◆ Work instructions: Can you pick up the news report on the European Court of Human Rights headscarf ruling and continue it from its final sentence?

Strasbourg, France, June 29 (Reuters): Banning Muslim headscarves in state schools does not violate the freedom of religion and is a valid way to counter Islamic fundamentalism, the European Court of Human Rights said today.
In what could be a precedent-setting decision, the Strasbourg-based court rejected appeals by a Turkish student barred from attending Istanbul University medical school in 1998 because her headscarf violated the official dress code.
The court decision, which takes precedence over national court rulings, could help the French government face cases it expects to be filed in September against a disputed headscarf ban it plans to impose in state high schools. Sikhs in France, whose turban will also come under the ban, has been campaigning for an exemption.
The influential Union of French Islamic Organisations (UOIF) denounced the ruling as politicised justice and said Muslims would consider it a form of persecution.
In its ruling, the court said: “Measures taken in universities to prevent certain fundamentalist religious movements from pressuring students who do not practise the religion in question or those belonging to another religion can be justified.”
Bans issued in the name of the separation of church and state could therefore be considered “necessary in a democratic society”, said the court, which is part of the Strasbourg-based Council of Europe whose 45 members include Turkey.
The ruling was a victory for Turkey, an overwhelmingly Muslim society which has imposed a rigidly secular system since the 1920s and faces growing scrutiny about Islam as it inches towards hoped for membership of the European Union.
The ruling Justice and Development Party, which has Islamist roots, has considered trying to end the ban but backed off after stiff opposition from the fiercely secular military.
The ruling also supports Paris’ argument that its headscarf ban counters possible pressure on unveiled Muslim schoolgirls to join a religious revival evident among a minority of France’s five million Muslims, the largest Islamic minority in Europe.

◆ Study material:
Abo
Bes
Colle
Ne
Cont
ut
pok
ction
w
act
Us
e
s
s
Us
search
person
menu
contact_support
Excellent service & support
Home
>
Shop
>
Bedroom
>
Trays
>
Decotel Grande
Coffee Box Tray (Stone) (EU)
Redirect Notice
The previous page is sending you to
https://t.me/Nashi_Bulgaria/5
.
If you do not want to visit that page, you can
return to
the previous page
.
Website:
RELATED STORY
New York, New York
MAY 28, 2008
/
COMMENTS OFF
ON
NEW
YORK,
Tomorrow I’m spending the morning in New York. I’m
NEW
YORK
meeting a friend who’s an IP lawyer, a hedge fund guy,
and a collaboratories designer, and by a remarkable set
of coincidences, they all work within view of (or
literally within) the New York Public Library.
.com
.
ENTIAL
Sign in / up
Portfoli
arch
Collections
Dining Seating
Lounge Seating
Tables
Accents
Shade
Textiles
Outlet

◆ Your response:
“The courts are starting to follow the politicians,” protested UOIF president Lhaj Thami Breze, who argues that freedom of religion allows Muslim schoolgirls to wear scarves.
“I’m afraid this will set a precedent that will be applied to girls who are excluded from French schools,” he said.
The decision could also affect cases in Germany where Muslim teachers are appealing against laws in several federal states barring them from covering their heads at work.
In the case before the court, former medical student Leyla Sahin was barred from taking an examination and then refused admission to a class because of her headscarf.
Sahin, who continued her medical studies in Vienna, has three months to request a re-examination of her case but the firm wording of this ruling made a reversal seem unlikely.
In their unanimous judgment, the seven judges said headscarf bans were appropriate when issued to protect the secular nature of the state, especially against extremist demands.
“The court did not lose sight of the fact that there were extremist political movements in Turkey which sought to impose on society as a whole their religious symbols and conception of a society based on religious precepts,” they wrote.